BY MITCH HURST
According to the Centers for Disease Control, 136 people die every day from an opioid overdose. Roughly 21 to 29 percent of patients prescribed opioids for chronic pain misuse them.
At Northwestern Medicine, efforts have been made to reduce the number of opioids providers prescribe, while also offering safe disposal options for patients, particularly after surgeries.
Dr. Aaron Epstein, Vice Chair of the Department of Emergency Medicine at Northwestern Medicine Lake Forest Hospital, says the give-back programs are an important component of the ongoing battle against opioid addiction.
“I’ve been working at Lake Forest Hospital in the emergency department for 18 years and almost daily we see the misuse or abuse of medications, especially opioid medications,” Epstein says. “We’ve made tremendous strides, but unfortunately a couple of hundred people die every day in this country senselessly from the overdose of opioids.”
Epstein says that while he has more tools available to him to help him determine if opioids are being abused—a state database tracks how often prescriptions are being refilled—the give-back is an opportunity to simply get more opioids out of cabinets and off streets where they shouldn’t be.
“It’s a great amnesty day, if you will, of cleaning house—a fall cleanup. Even in my house. You have a little procedure, and you get 30 Norcos and you take one or two of them and the rest sit in a bottle for three years in my cabinet,” says Epstein. “It’s a great opportunity for even myself to clean house.”

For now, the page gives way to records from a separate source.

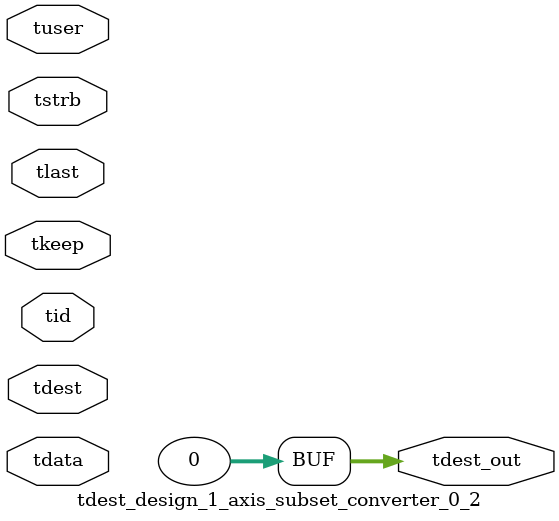
<source format=v>


`timescale 1ps/1ps

module tdest_design_1_axis_subset_converter_0_2 #
(
parameter C_S_AXIS_TDATA_WIDTH = 32,
parameter C_S_AXIS_TUSER_WIDTH = 0,
parameter C_S_AXIS_TID_WIDTH   = 0,
parameter C_S_AXIS_TDEST_WIDTH = 0,
parameter C_M_AXIS_TDEST_WIDTH = 32
)
(
input  [(C_S_AXIS_TDATA_WIDTH == 0 ? 1 : C_S_AXIS_TDATA_WIDTH)-1:0     ] tdata,
input  [(C_S_AXIS_TUSER_WIDTH == 0 ? 1 : C_S_AXIS_TUSER_WIDTH)-1:0     ] tuser,
input  [(C_S_AXIS_TID_WIDTH   == 0 ? 1 : C_S_AXIS_TID_WIDTH)-1:0       ] tid,
input  [(C_S_AXIS_TDEST_WIDTH == 0 ? 1 : C_S_AXIS_TDEST_WIDTH)-1:0     ] tdest,
input  [(C_S_AXIS_TDATA_WIDTH/8)-1:0 ] tkeep,
input  [(C_S_AXIS_TDATA_WIDTH/8)-1:0 ] tstrb,
input                                                                    tlast,
output [C_M_AXIS_TDEST_WIDTH-1:0] tdest_out
);

assign tdest_out = {1'b0};

endmodule


</source>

Epstein says the give-back day also helps to reduce the chances that people will take the wrong medicine.
“I’ve seen, especially in the elderly, where they think they’re taking their blood pressure medication and they accidentally take a Norco and all of a sudden Grandma’s not acting right,” he says.

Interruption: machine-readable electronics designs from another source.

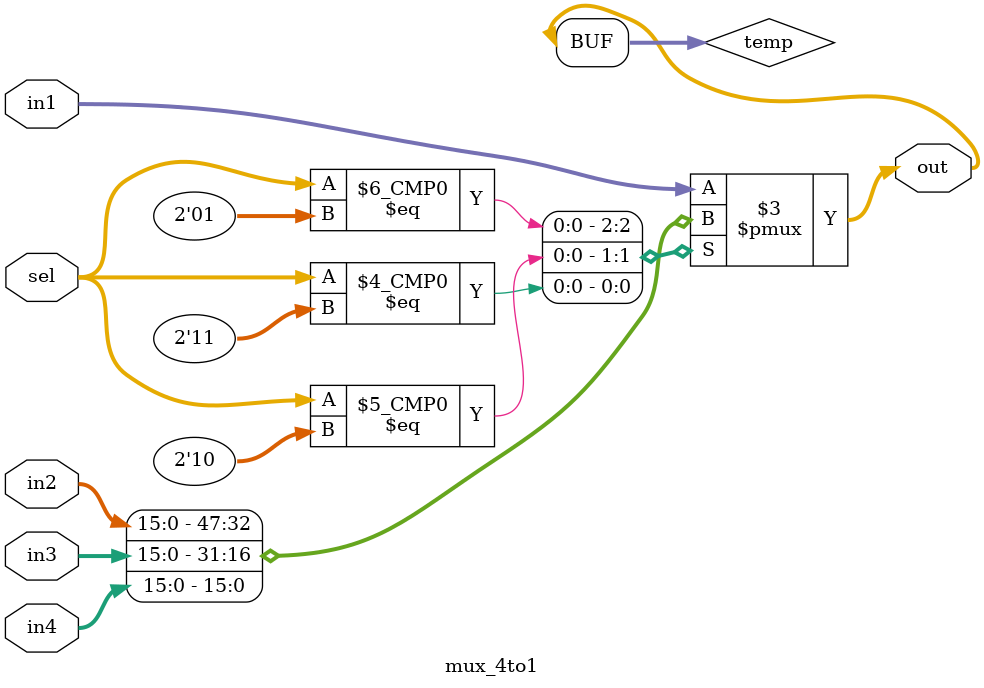
<source format=v>
module mux_4to1(in1,in2,in3,in4,sel,out);
input [15:0] in1,in2,in3,in4;
input [1:0] sel;
output [15:0] out;
reg [15:0]temp;
assign out=temp;
always@(in1,in2,in3,in4,sel)
begin
case(sel)

2'b01: temp=in2;
2'b10: temp=in3;
2'b11: temp=in4;
default: temp=in1;
endcase
end
endmodule

//TEST bENCH-working
//`timescale 1 ns/1 ps
//module tb_mux;
//reg [15:0] tb_in1,tb_in2,tb_in3,tb_in4;
//reg [1:0] tb_sel;
//wire [15:0] tb_out;
//mux_4to1 m4_1_0(tb_in1,tb_in2,tb_in3,tb_in4,tb_sel,tb_out);
//initial 
//begin
//tb_in1=16'b1010101010101111;
//tb_in2=16'b1111111100000000;
//tb_in3=16'b0000000000000001;
//tb_in4=16'b1010101011111111;
//#10;
//tb_sel=2'b01;
//#10;
//tb_sel=2'b10;
//#10;
//tb_sel=2'b11;
//#10;
//tb_sel=2'b00;
//
//end
//
//
//endmodule
</source>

The give-back day also reduces the chances that people will abuse drugs prescribed for others. Epstein says that particularly during the pandemic, depression and other mental illnesses emerged that prompted people to peruse the prescriptions cabinets of friends or family looking for a way to ease their mental anguish.
While a lot of the focus lately is on opioid medication, the give-back is applicable for any non-liquid medications (for safety reasons) and there are no questions asked. The idea is to get medications that aren’t being used or shouldn’t be used out of circulation.

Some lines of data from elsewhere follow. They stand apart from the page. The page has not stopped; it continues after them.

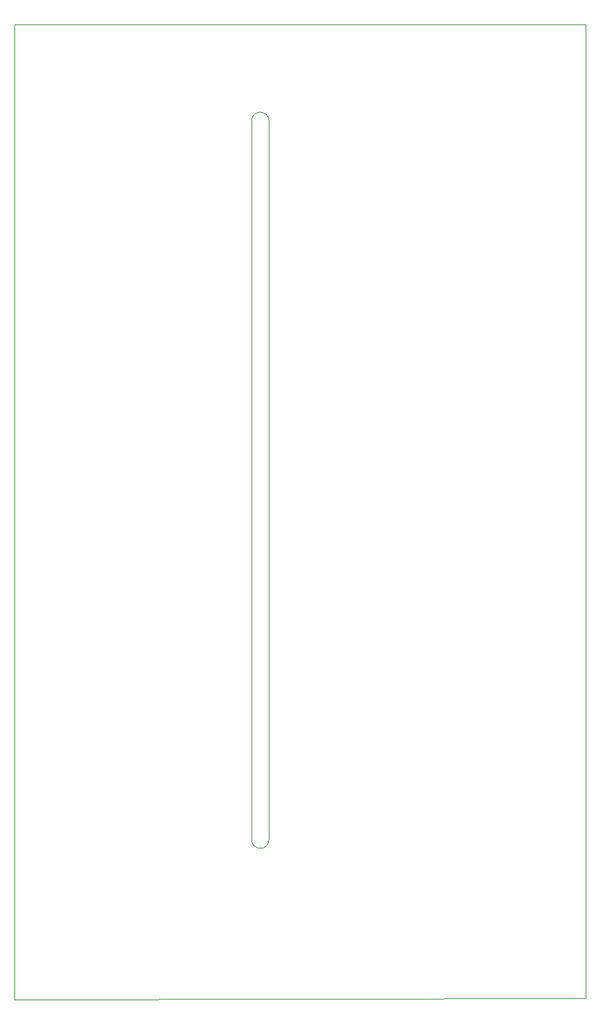
<source format=gm1>
G04 #@! TF.GenerationSoftware,KiCad,Pcbnew,(5.1.10)-1*
G04 #@! TF.CreationDate,2021-12-06T14:15:14+01:00*
G04 #@! TF.ProjectId,LuciCameraLettoRoma,4c756369-4361-46d6-9572-614c6574746f,rev?*
G04 #@! TF.SameCoordinates,Original*
G04 #@! TF.FileFunction,Profile,NP*
%FSLAX46Y46*%
G04 Gerber Fmt 4.6, Leading zero omitted, Abs format (unit mm)*
G04 Created by KiCad (PCBNEW (5.1.10)-1) date 2021-12-06 14:15:14*
%MOMM*%
%LPD*%
G01*
G04 APERTURE LIST*
G04 #@! TA.AperFunction,Profile*
%ADD10C,0.050000*%
G04 #@! TD*
G04 APERTURE END LIST*
D10*
X90170000Y-167767000D02*
X90170000Y-53086000D01*
X157480000Y-167640000D02*
X90170000Y-167767000D01*
X157480000Y-53086000D02*
X157480000Y-167640000D01*
X90170000Y-53086000D02*
X157480000Y-53086000D01*
X120142000Y-148971000D02*
X120142000Y-64389000D01*
X118110000Y-64389000D02*
X118110000Y-148971000D01*
X120142000Y-148971000D02*
G75*
G02*
X118110000Y-148971000I-1016000J0D01*
G01*
X118110000Y-64389000D02*
G75*
G02*
X120142000Y-64389000I1016000J0D01*
G01*
M02*

</source>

“It’s a safe way of disposing dated medications. Some of these medications are found in our drinking water,” Epstein says. “It’s a safe way of prohibiting misuse or potential abuse of getting medications in the wrong hands.”
The give-back event at Northwestern Medicine Lake Forest Hospital will take place on Saturday, October 23, from 10 a.m. to 2 p.m. at the Bays Medical Building entrance, 900 North Westmoreland Road, in Lake Forest.